UMCOR Congratulates the Asian Rural Institute

(Second from left) Jonathan McCurley, a Global Minstries' missionary serving the Asian Rural Institute in Japan, and Melissa Crutchfield, UMCOR's associate general secretary (center), during a visit to the institute in 2012. Photo: James Rollins

UMCOR Associate General Secretary Melissa Crutchfield greets Asian Rural Institute on the occasion of the institute’s 40th anniversary of founding in Togichi, Japan,

September 16, 2013.

Good morning!  It is an honor for me to have the opportunity to bring you greetings from the United Methodist Committee on Relief and the General Board of Global Ministries of The United Methodist Church. As one member of an esteemed group of international ecumenical supporters of the Asian Rural Institute, it is truly an honor for me to be here with you this morning, celebrating 40 years of a ministry that represents our common calling to love, empower, and encourage all God’s people while promoting dignity, justice and peace across the globe. 

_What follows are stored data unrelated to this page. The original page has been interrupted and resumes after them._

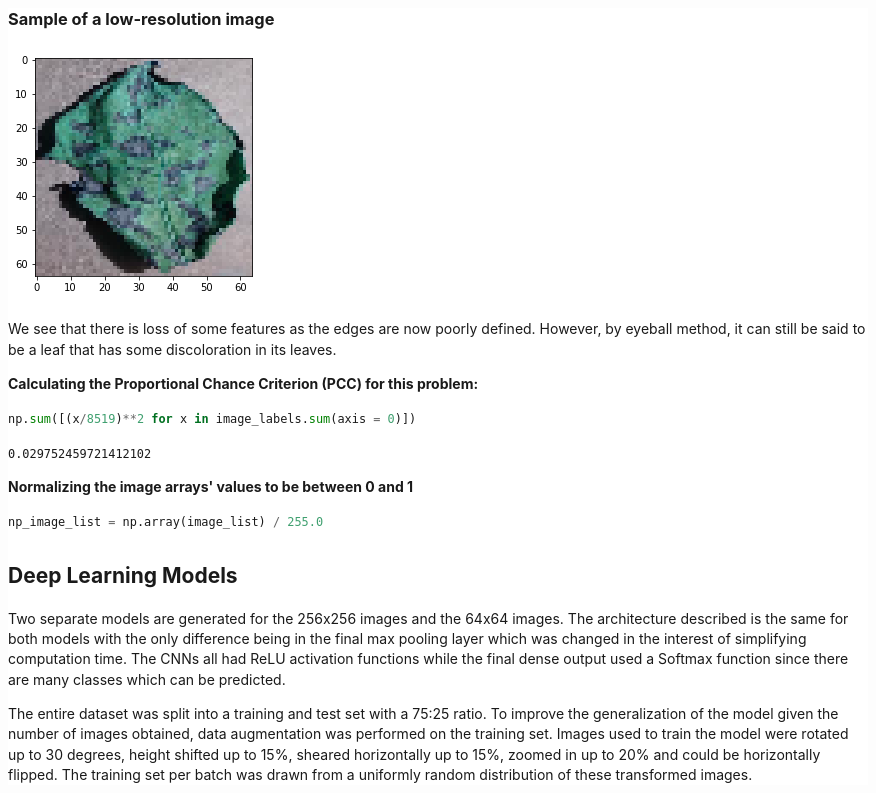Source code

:

### Sample of a low-resolution image

![png](/images/plant-disease/potato-64.png)


We see that there is loss of some features as the edges are now poorly defined. However, by eyeball method, it can still be said to be a leaf that has some discoloration in its leaves.

**Calculating the Proportional Chance Criterion (PCC) for this problem:**


```python
np.sum([(x/8519)**2 for x in image_labels.sum(axis = 0)])
```




    0.029752459721412102



**Normalizing the image arrays' values to be between 0 and 1**


```python
np_image_list = np.array(image_list) / 255.0
```

## Deep Learning Models

Two separate models are generated for the 256x256 images and the 64x64 images. The architecture described is the same for both models with the only difference being in the final max pooling layer which was changed in the interest of simplifying computation time. The CNNs all had ReLU activation functions while the final dense output used a Softmax function since there are many classes which can be predicted. 

  

The entire dataset was split into a training and test set with a 75:25 ratio. To improve the generalization of the model given the number of images obtained, data augmentation was performed on the training set. Images used to train the model were rotated up to 30 degrees, height shifted up to 15%, sheared horizontally up to 15%, zoomed in up to 20% and could be horizontally flipped. The training set per batch was drawn from a uniformly random distribution of these transformed images. 
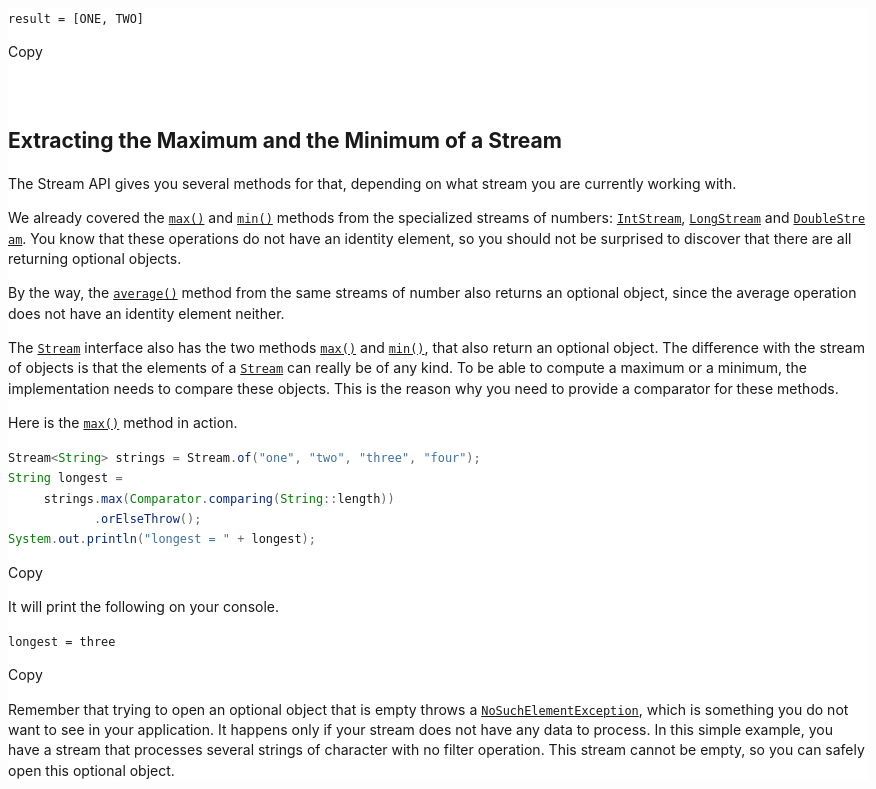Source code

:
 ```text
result = [ONE, TWO]
```

Copy

 

## Extracting the Maximum and the Minimum of a Stream

The Stream API gives you several methods for that, depending on what stream you are currently working with.

We already covered the [`max()`](https://docs.oracle.com/en/java/javase/22/docs/api/java.base/java/util/stream/IntStream.html#max()) and [`min()`](https://docs.oracle.com/en/java/javase/22/docs/api/java.base/java/util/stream/IntStream.html#min()) methods from the specialized streams of numbers: [`IntStream`](https://docs.oracle.com/en/java/javase/22/docs/api/java.base/java/util/stream/IntStream.html), [`LongStream`](https://docs.oracle.com/en/java/javase/22/docs/api/java.base/java/util/stream/LongStream.html) and [`DoubleStream`](https://docs.oracle.com/en/java/javase/22/docs/api/java.base/java/util/stream/DoubleStream.html). You know that these operations do not have an identity element, so you should not be surprised to discover that there are all returning optional objects.

By the way, the [`average()`](https://docs.oracle.com/en/java/javase/22/docs/api/java.base/java/util/stream/IntStream.html#average()) method from the same streams of number also returns an optional object, since the average operation does not have an identity element neither.

The [`Stream`](https://docs.oracle.com/en/java/javase/22/docs/api/java.base/java/util/stream/Stream.html) interface also has the two methods [`max()`](https://docs.oracle.com/en/java/javase/22/docs/api/java.base/java/util/stream/IntStream.html#max()) and [`min()`](https://docs.oracle.com/en/java/javase/22/docs/api/java.base/java/util/stream/IntStream.html#min()), that also return an optional object. The difference with the stream of objects is that the elements of a [`Stream`](https://docs.oracle.com/en/java/javase/22/docs/api/java.base/java/util/stream/Stream.html) can really be of any kind. To be able to compute a maximum or a minimum, the implementation needs to compare these objects. This is the reason why you need to provide a comparator for these methods.

Here is the [`max()`](https://docs.oracle.com/en/java/javase/22/docs/api/java.base/java/util/stream/IntStream.html#max()) method in action.

```java
Stream<String> strings = Stream.of("one", "two", "three", "four");
String longest =
     strings.max(Comparator.comparing(String::length))
            .orElseThrow();
System.out.println("longest = " + longest);
```

Copy

It will print the following on your console.

```text
longest = three
```

Copy

Remember that trying to open an optional object that is empty throws a [`NoSuchElementException`](https://docs.oracle.com/en/java/javase/22/docs/api/java.base/java/util/NoSuchElementException.html), which is something you do not want to see in your application. It happens only if your stream does not have any data to process. In this simple example, you have a stream that processes several strings of character with no filter operation. This stream cannot be empty, so you can safely open this optional object.
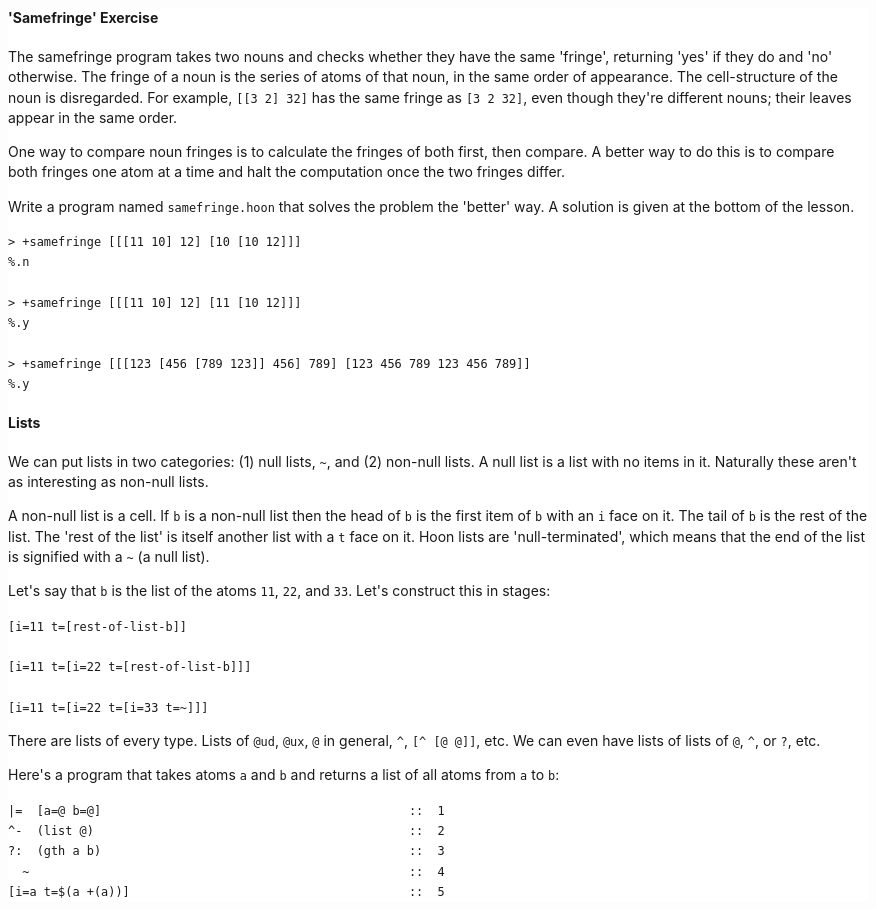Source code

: ####  'Samefringe' Exercise

The samefringe program takes two nouns and checks whether they have the same 'fringe', returning 'yes' if they do and 'no' otherwise.  The fringe of a noun is the series of atoms of that noun, in the same order of appearance.  The cell-structure of the noun is disregarded.  For example, `[[3 2] 32]` has the same fringe as `[3 2 32]`, even though they're different nouns; their leaves appear in the same order.

One way to compare noun fringes is to calculate the fringes of both first, then compare.  A better way to do this is to compare both fringes one atom at a time and halt the computation once the two fringes differ.

Write a program named `samefringe.hoon` that solves the problem the 'better' way.  A solution is given at the bottom of the lesson.

```
> +samefringe [[[11 10] 12] [10 [10 12]]]
%.n

> +samefringe [[[11 10] 12] [11 [10 12]]]
%.y

> +samefringe [[[123 [456 [789 123]] 456] 789] [123 456 789 123 456 789]]
%.y
```

#### Lists

We can put lists in two categories: (1) null lists, `~`, and (2) non-null lists.  A null list is a list with no items in it.  Naturally these aren't as interesting as non-null lists.

A non-null list is a cell.  If `b` is a non-null list then the head of `b` is the first item of `b` with an `i` face on it.  The tail of `b` is the rest of the list.  The 'rest of the list' is itself another list with a `t` face on it.  Hoon lists are 'null-terminated', which means that the end of the list is signified with a `~` (a null list).

Let's say that `b` is the list of the atoms `11`, `22`, and `33`.  Let's construct this in stages:

```
[i=11 t=[rest-of-list-b]]

[i=11 t=[i=22 t=[rest-of-list-b]]]

[i=11 t=[i=22 t=[i=33 t=~]]]
```

There are lists of every type.  Lists of `@ud`, `@ux`, `@` in general, `^`, `[^ [@ @]]`, etc.  We can even have lists of lists of `@`, `^`, or `?`, etc.

Here's a program that takes atoms `a` and `b` and returns a list of all atoms from `a` to `b`:

```
|=  [a=@ b=@]                                           ::  1
^-  (list @)                                            ::  2
?:  (gth a b)                                           ::  3
  ~                                                     ::  4
[i=a t=$(a +(a))]                                       ::  5
```
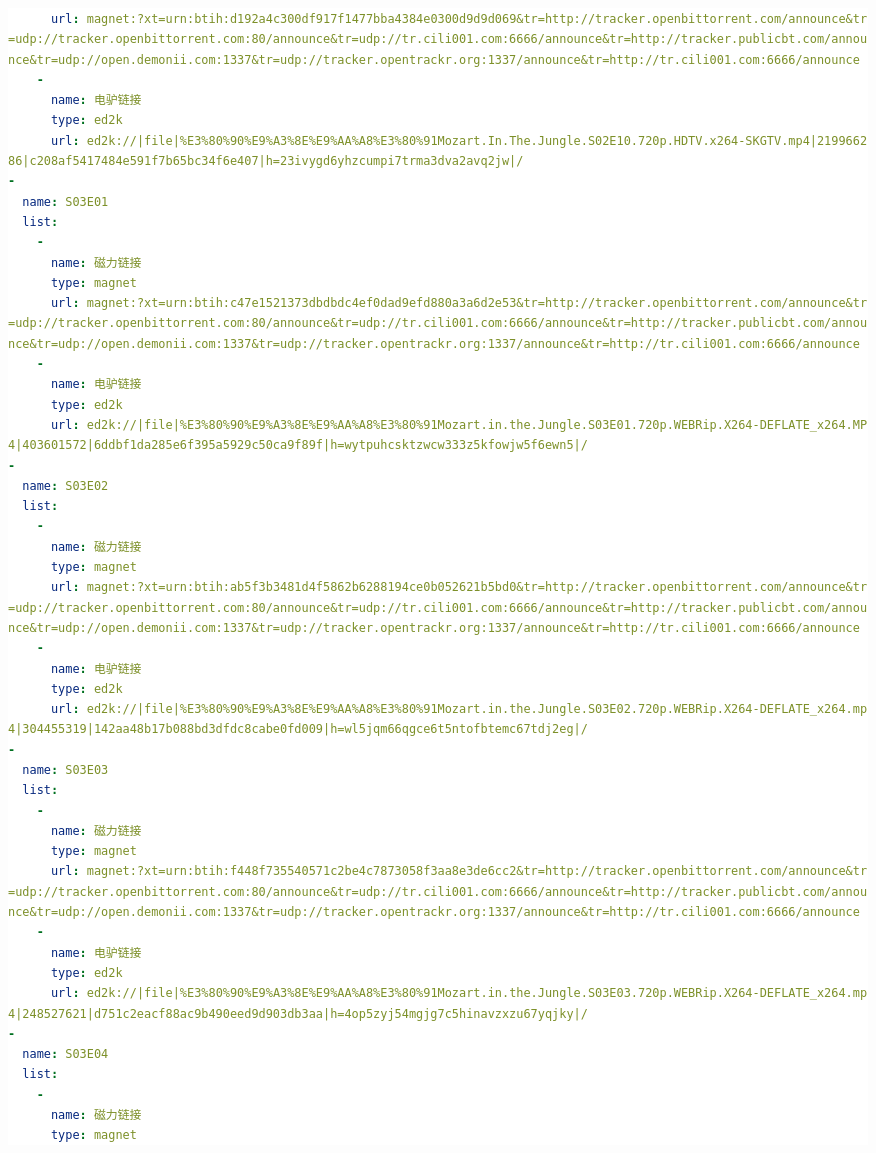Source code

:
 ```yaml
      url: magnet:?xt=urn:btih:d192a4c300df917f1477bba4384e0300d9d9d069&tr=http://tracker.openbittorrent.com/announce&tr=udp://tracker.openbittorrent.com:80/announce&tr=udp://tr.cili001.com:6666/announce&tr=http://tracker.publicbt.com/announce&tr=udp://open.demonii.com:1337&tr=udp://tracker.opentrackr.org:1337/announce&tr=http://tr.cili001.com:6666/announce
    -
      name: 电驴链接
      type: ed2k
      url: ed2k://|file|%E3%80%90%E9%A3%8E%E9%AA%A8%E3%80%91Mozart.In.The.Jungle.S02E10.720p.HDTV.x264-SKGTV.mp4|219966286|c208af5417484e591f7b65bc34f6e407|h=23ivygd6yhzcumpi7trma3dva2avq2jw|/
-
  name: S03E01
  list:
    -
      name: 磁力链接
      type: magnet
      url: magnet:?xt=urn:btih:c47e1521373dbdbdc4ef0dad9efd880a3a6d2e53&tr=http://tracker.openbittorrent.com/announce&tr=udp://tracker.openbittorrent.com:80/announce&tr=udp://tr.cili001.com:6666/announce&tr=http://tracker.publicbt.com/announce&tr=udp://open.demonii.com:1337&tr=udp://tracker.opentrackr.org:1337/announce&tr=http://tr.cili001.com:6666/announce
    -
      name: 电驴链接
      type: ed2k
      url: ed2k://|file|%E3%80%90%E9%A3%8E%E9%AA%A8%E3%80%91Mozart.in.the.Jungle.S03E01.720p.WEBRip.X264-DEFLATE_x264.MP4|403601572|6ddbf1da285e6f395a5929c50ca9f89f|h=wytpuhcsktzwcw333z5kfowjw5f6ewn5|/
-
  name: S03E02
  list:
    -
      name: 磁力链接
      type: magnet
      url: magnet:?xt=urn:btih:ab5f3b3481d4f5862b6288194ce0b052621b5bd0&tr=http://tracker.openbittorrent.com/announce&tr=udp://tracker.openbittorrent.com:80/announce&tr=udp://tr.cili001.com:6666/announce&tr=http://tracker.publicbt.com/announce&tr=udp://open.demonii.com:1337&tr=udp://tracker.opentrackr.org:1337/announce&tr=http://tr.cili001.com:6666/announce
    -
      name: 电驴链接
      type: ed2k
      url: ed2k://|file|%E3%80%90%E9%A3%8E%E9%AA%A8%E3%80%91Mozart.in.the.Jungle.S03E02.720p.WEBRip.X264-DEFLATE_x264.mp4|304455319|142aa48b17b088bd3dfdc8cabe0fd009|h=wl5jqm66qgce6t5ntofbtemc67tdj2eg|/
-
  name: S03E03
  list:
    -
      name: 磁力链接
      type: magnet
      url: magnet:?xt=urn:btih:f448f735540571c2be4c7873058f3aa8e3de6cc2&tr=http://tracker.openbittorrent.com/announce&tr=udp://tracker.openbittorrent.com:80/announce&tr=udp://tr.cili001.com:6666/announce&tr=http://tracker.publicbt.com/announce&tr=udp://open.demonii.com:1337&tr=udp://tracker.opentrackr.org:1337/announce&tr=http://tr.cili001.com:6666/announce
    -
      name: 电驴链接
      type: ed2k
      url: ed2k://|file|%E3%80%90%E9%A3%8E%E9%AA%A8%E3%80%91Mozart.in.the.Jungle.S03E03.720p.WEBRip.X264-DEFLATE_x264.mp4|248527621|d751c2eacf88ac9b490eed9d903db3aa|h=4op5zyj54mgjg7c5hinavzxzu67yqjky|/
-
  name: S03E04
  list:
    -
      name: 磁力链接
      type: magnet
```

The United Methodist Committee on Relief (known as UMCOR) and Global Ministries have a particularly special relationship with ARI, starting from the very beginning.  We have a “shared DNA” – ARI’s founder Takami-sensei had a close friendship and collaboration with former UMCOR staffer Harry Haines, and ARI has since been the host of numerous United Methodist mission interns, Global Justice Volunteers, missionaries (hi, Jonathan!), and participants. 

As the humanitarian relief and development organization for The United Methodist Church, UMCOR’s natural partnership with ARI was renewed and strengthened in the aftermath of 3/11, when we were called together to rebuild the buildings and the lives of so many affected by the triple disaster.  Sharing our stories of this time of recovery also enabled us to lift up the good work of ARI and raise awareness and funding for scholarships and other important support for their mission. This immense tragedy presented us with a true blessing and opportunity in disguise, and has really deepened our relationship with ARI in such a meaningful way. 

Those small seeds planted 40 years ago, wishing to promote ecumenical partnership and cooperation from a base in Japan through agricultural training and outreach, have grown into a flourishing crop of alumni and partners from all over the world and from all walks of life.  It is humbling for us to know we have been a part of something which has touched so many lives and so successfully embodied our shared mission.  On behalf of your ecumenical partners, congratulations to ARI on your growing legacy and the impact you are making all over the world. And on behalf of all for your ecumenical partners, thank you again for letting us be a part of it.